There’s a world lurking above our heads, always, in this modern age. The air is filled to the brim with signals blinking and pinging off reality as we go about our business day-in and day-out. Due to the circumstances of corona-isolation parameters, I began teaching online, and discovered that right above our heads lays a network of blessings in a time gone aslant; the world created has growth-potential beyond. We’ve always thought of the virtual world as just that, ‘almost reality.’ But, what this particular reality has ushered-in is the understanding of belief. We can travel anywhere, anytime, virtually, and it absolutely exists. Our minds, in the end, allow it to be. Reality has become the plaything of philosophy, not the other way ‘round. We have become independent of our realm. Rome conquered the known world with roads, we know, but that evolution led us to planetary decay. Physically binding, our bio-eco-growth has propelled us, and has thus physically connected all reality that seemingly matters. Physically we have reached the paramount of ascent, but have not really understood it, yet. Like free-falling with gravity-understood, a primordial sea splitting, we breathe in one last time—the essence of what we’ve built, the age of knowing about to decline. Turning the page now, we anticipate what our minds will build next, what the new reality tells us will become. And, turning over the next falling leaf, we may discover that we knew of a grand-plan all along. 
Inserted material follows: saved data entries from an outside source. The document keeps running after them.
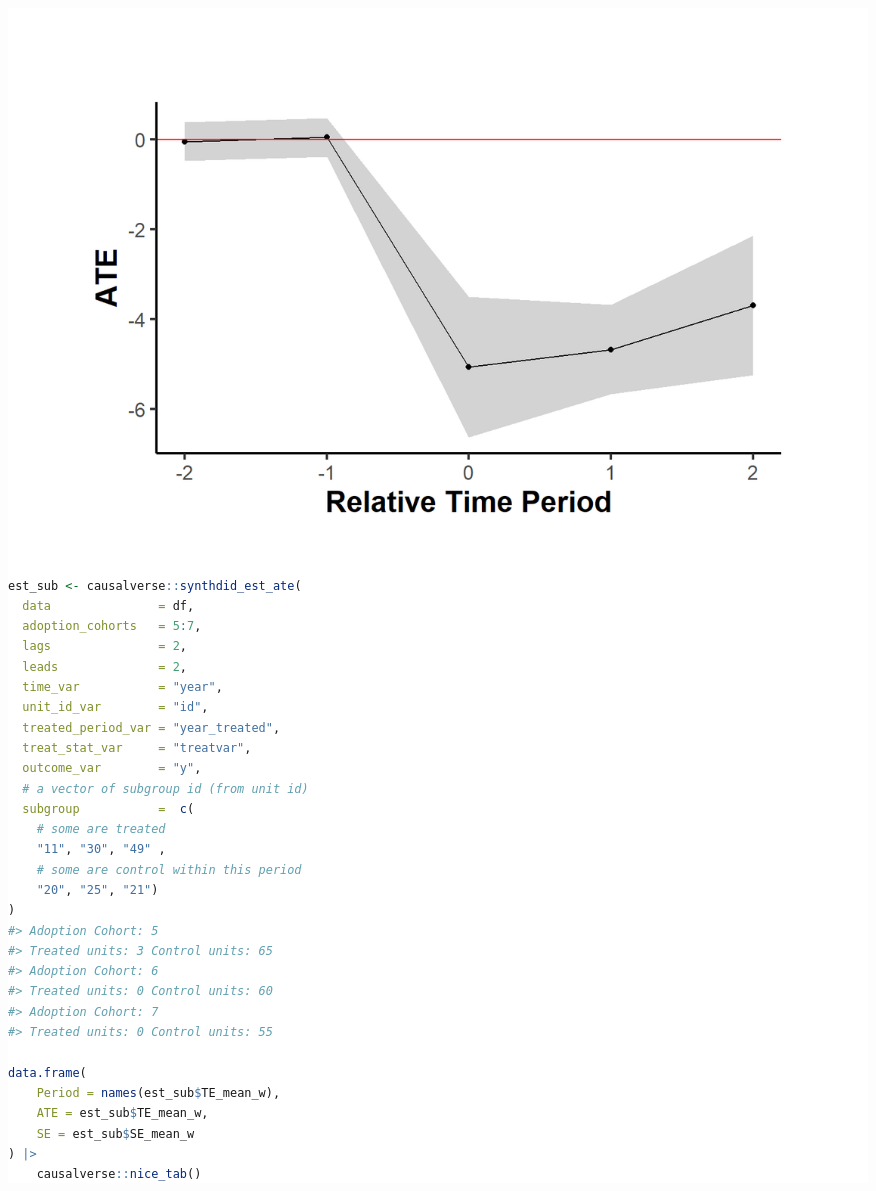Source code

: <img src="28-synthdid_files/figure-html/unnamed-chunk-2-1.png" width="90%" style="display: block; margin: auto;" />


```r
est_sub <- causalverse::synthdid_est_ate(
  data               = df,
  adoption_cohorts   = 5:7,
  lags               = 2,
  leads              = 2,
  time_var           = "year",
  unit_id_var        = "id",
  treated_period_var = "year_treated",
  treat_stat_var     = "treatvar",
  outcome_var        = "y",
  # a vector of subgroup id (from unit id)
  subgroup           =  c(
    # some are treated
    "11", "30", "49" ,
    # some are control within this period
    "20", "25", "21")
)
#> Adoption Cohort: 5 
#> Treated units: 3 Control units: 65 
#> Adoption Cohort: 6 
#> Treated units: 0 Control units: 60 
#> Adoption Cohort: 7 
#> Treated units: 0 Control units: 55

data.frame(
    Period = names(est_sub$TE_mean_w),
    ATE = est_sub$TE_mean_w,
    SE = est_sub$SE_mean_w
) |>
    causalverse::nice_tab()
```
What is a promise? Well, integrity is important to understand, as well as hearing the truth of the reality spoken in the first place, but it’s more than just that. My mom, insistent upon asking us to look at the Laguna Greeter greeting and pointing the way, may have known. She was ill in her mind, at least certified by the standards set in motion by the ‘real world,’ but also had some underpinning of awareness of a place unknown. We dwell day-in and day-out waiting for the next landing, the next place, a land only dreamt of, the next awareness of what will be, but in the end all we keep wondering is only from which way it will come. Together we wait. Together we isolate. In gatherings we settle. And, we wait. Sometimes we adjust our own thinking, and influence others in our pod, as isolation waivers and the future reveals its possibilities. Sometimes we just inhabit within the influence of others. And, we wait. For what, we cannot tell. For, if we do tell, we ignite growth and decay all together. If we engage we risk chaos, uncertainty, and cracking the shell. There is, however, a quiet place that exists in us all, in our minds, deep at the back, that can guide us and help. In each of our bio-ships, our suits, there exists a node deep at the core, a place we remember from before. Like a world revolving above, a sword unseen, unbelieved, the promise from before sprouts up in our own backyards. Like a fountain of inner peace from our isolated souls, we reach out to connect to others, all others; we can reach out with our ingenuity and intuition, we can reach out and greet one-another as we pass over, and only then can we truly settle — and only then can we, in truth, dwell.

Photographs taken in Ramat Hanadiv Nature Reserve near Zikhron Yaakov.